If something is already proven, then why would you work more on it???

I believe the old story is – true or not – that Thomas Edison tried 3000 different potential filaments when he invented the light bulb. Point is, nobody knows exactly what the answer is for better battery technology and we have to go hunt for it. And this is what the hunt looks like.

The option of not hunting for better battery technology is that we let the Chinese beat us to it, and we’re forced to buy from the Chinese in the future. Not good for the trade deficit.


Government should Be Very Selective of Whom They Give R&D Money To & Prevent Scams…..I Don’t say To Stop Work On New Chemistry .. The Lithium Ion technology is proven & it works ..Lithium Has More Potential , We should try to make it better …just like Tesla is Doing As We work On New Chemistries .Then if we have a Breakthrough , GReat ! , But it will Take a long time to Develop & To Get it Online and Blend it in , to Replace the Present Chemistry which is Great & Could Get Much Better.. Breakthroughs Can Not Happen Overnight …

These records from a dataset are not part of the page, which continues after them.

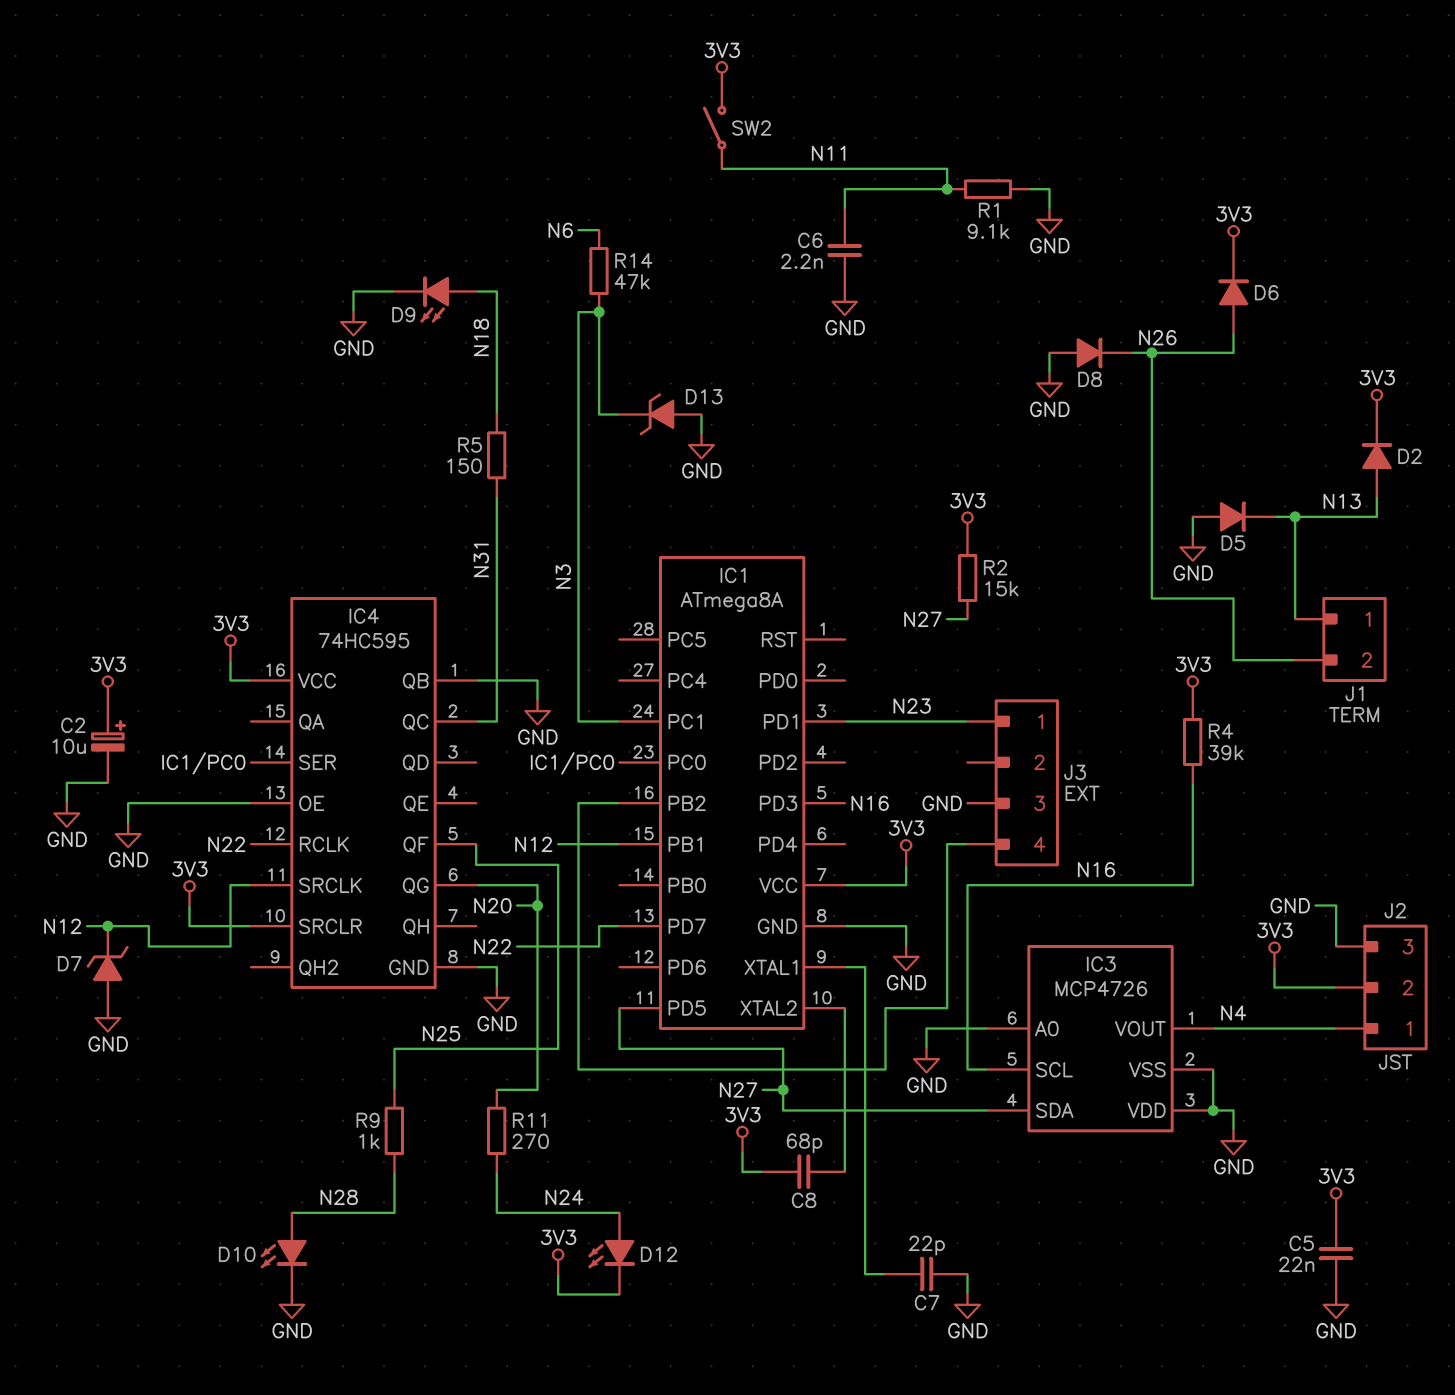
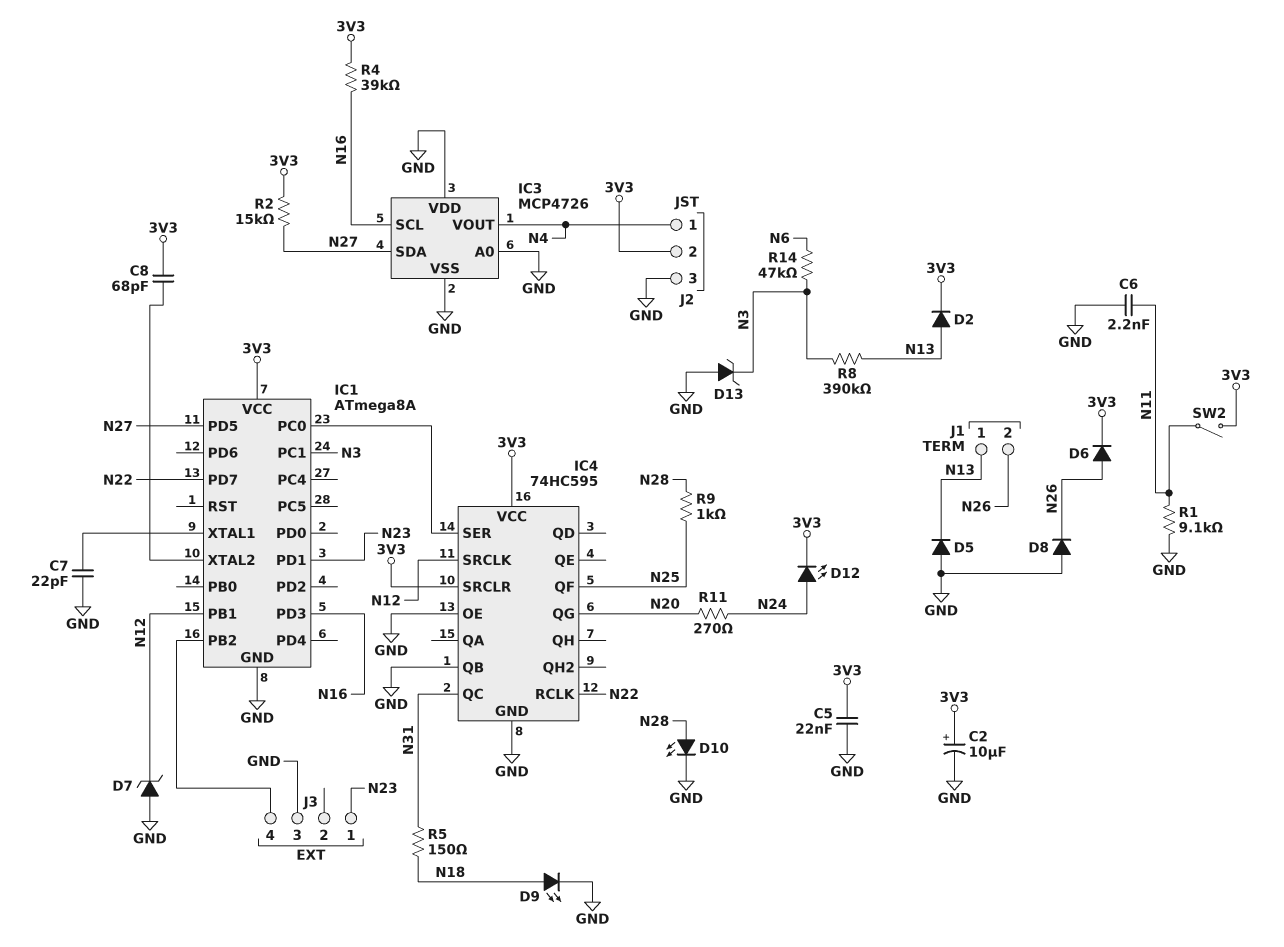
R8: none -> 390k (N3, N13)

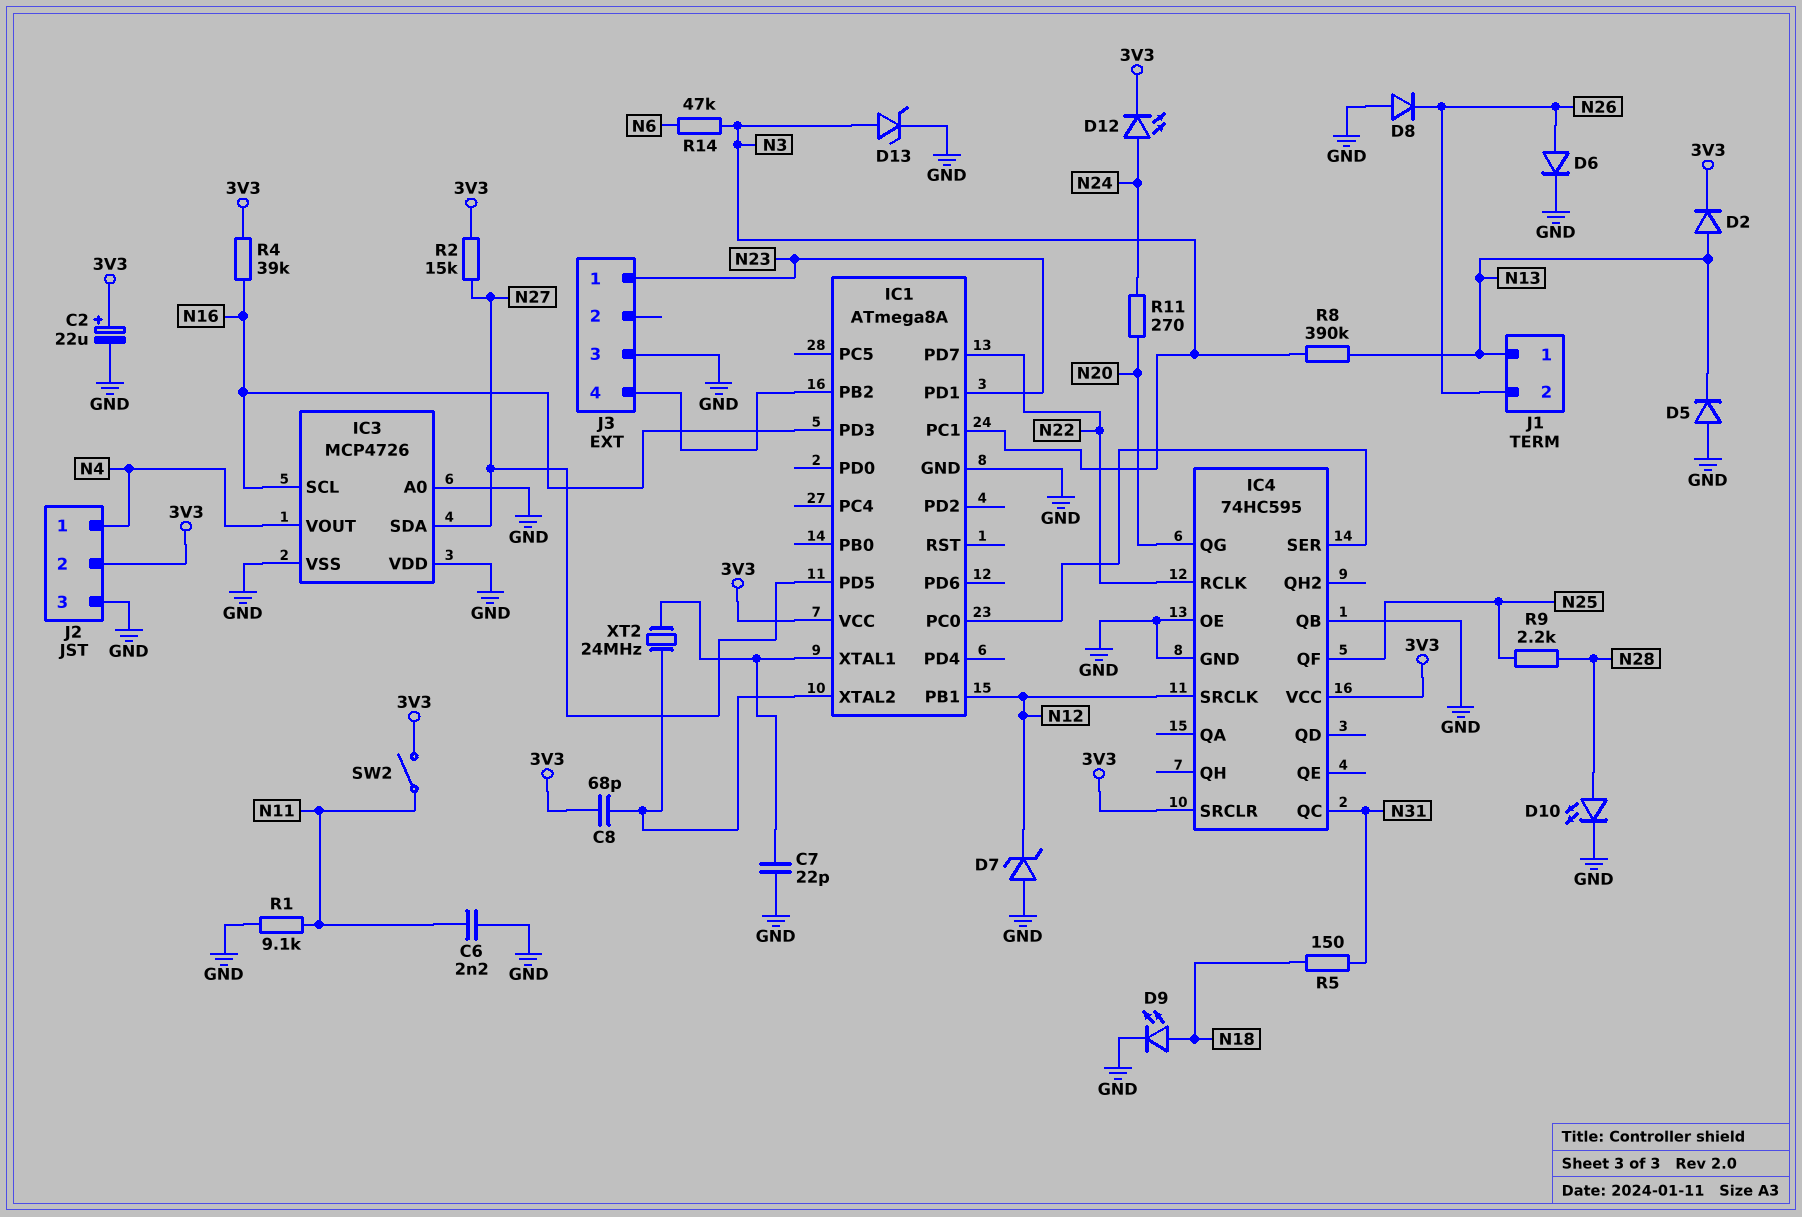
C2: 10uF (plus 3V3, minus GND) -> 22uF (plus 3V3, minus GND)
C5: 22nF (3V3, GND) -> none
D6: diode (A N26, K 3V3) -> diode (A N26, K GND)
D13: zener (A GND, K N3) -> zener (A N3, K GND)
R9: 1k (N25, N28) -> 2.2k (N25, N28)
XT2: none -> 24MHz (IC1/XTAL1, IC1/XTAL2)

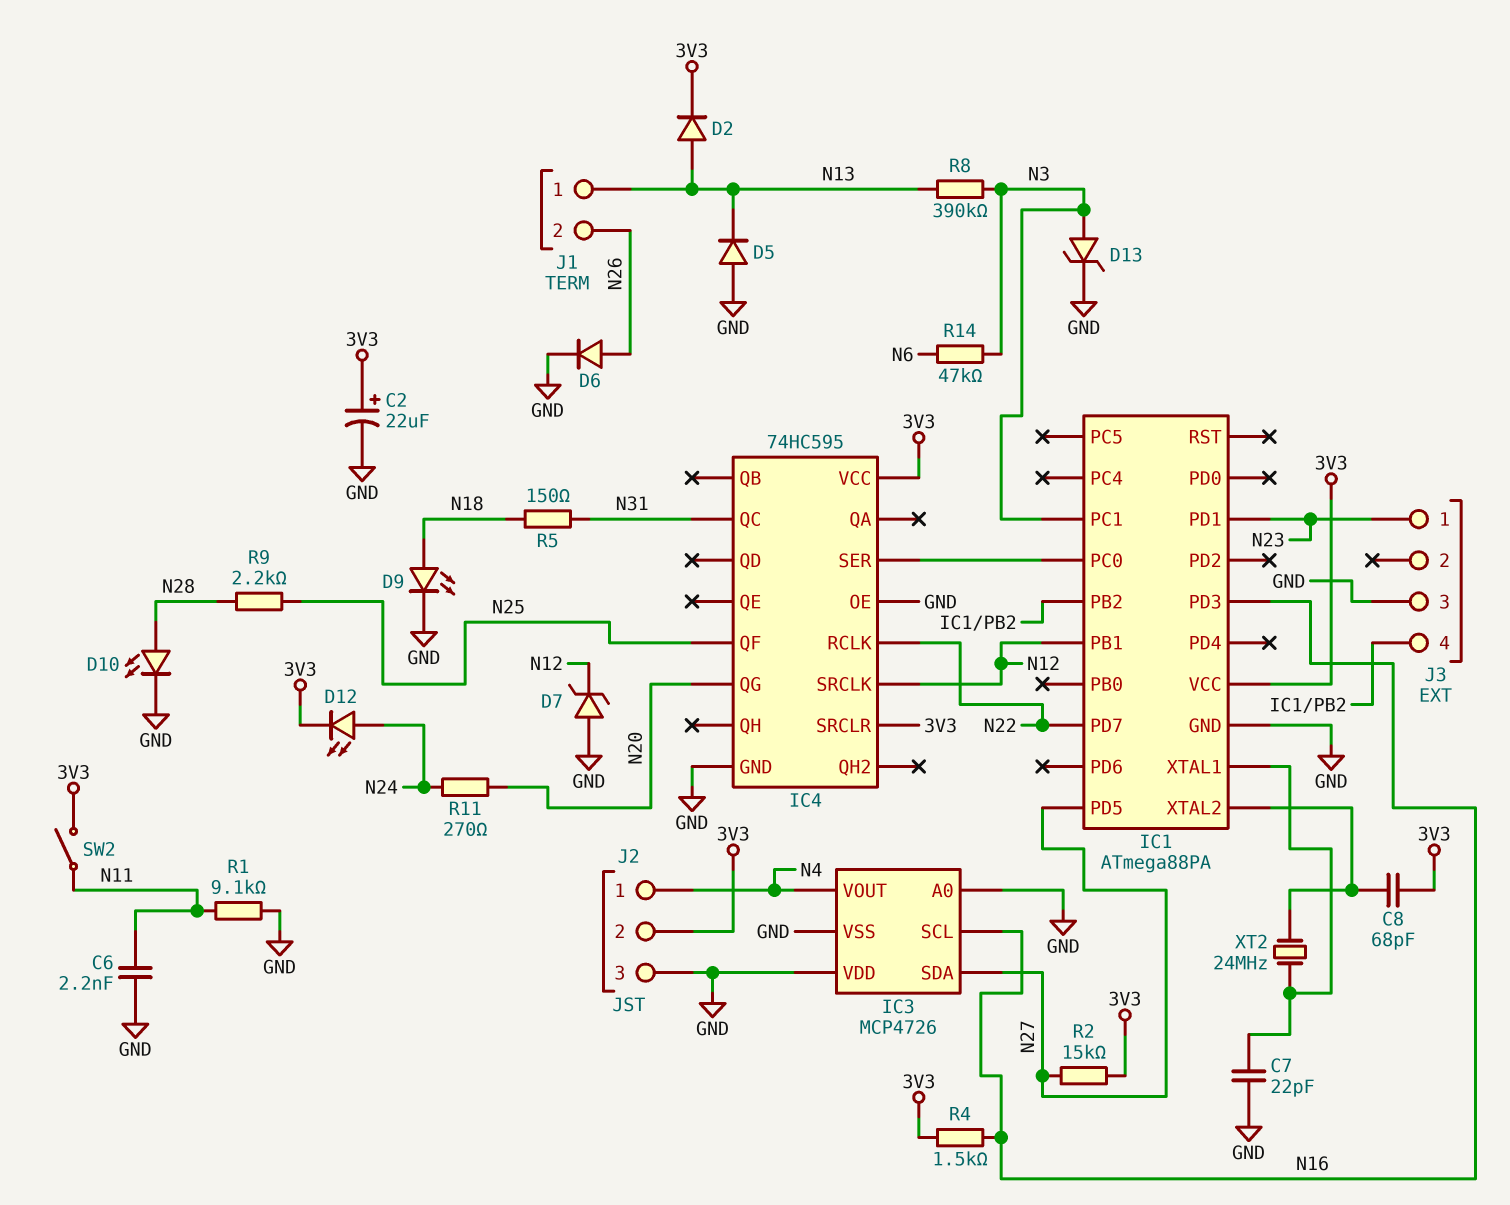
D8: diode (A GND, K N26) -> none
IC1: ATmega8A -> ATmega88PA
IC4 pin QB: GND -> none
R4: 39k (3V3, N16) -> 1.5k (3V3, N16)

AFAIK it’s well documented that Edison — or rather, the people working for him — tried several thousand light bulb designs. That’s how they were able to come up with an actually practical one, unlike the dozen or so that were patented by other people before…


I’m surprised that DOE haven’t been cut like the EPA. Don’t tell Trump


Well, the DoE is responsible for the entire energy system — including coal plants… Indeed they have been trying to instrumentalise the DoE — run by another one of Trump’s cronies — to push the coal agenda. (Unsuccessfully thus far, as far as I know.)

It is indeed surprising though that they haven’t cut the renewables-related research projects…


Trump budget seek 72% cut to DOE clean energy research but the Congress did not approve. Even the GOP realized the importance of minimal funding for research.


FYI… I believe this story was first published at Green Car Congress, not Green Car Reports. The story was published on 18 Sept 2018.

Never the less, thanks for posting this story as I was not aware that this program is being continued. Very exciting news.


The source is what this article is based on, not who run an article on that topic first…


The last thing this government specially this administration is progress on batteries, just look at their track record. Do you really think big oil is going to allow it to happen? Can’t remember the battery company name but in the 90’s Chevron bought the company and patents then immediately close the doors.


Still a missing zero in the number but they are already getting more serious.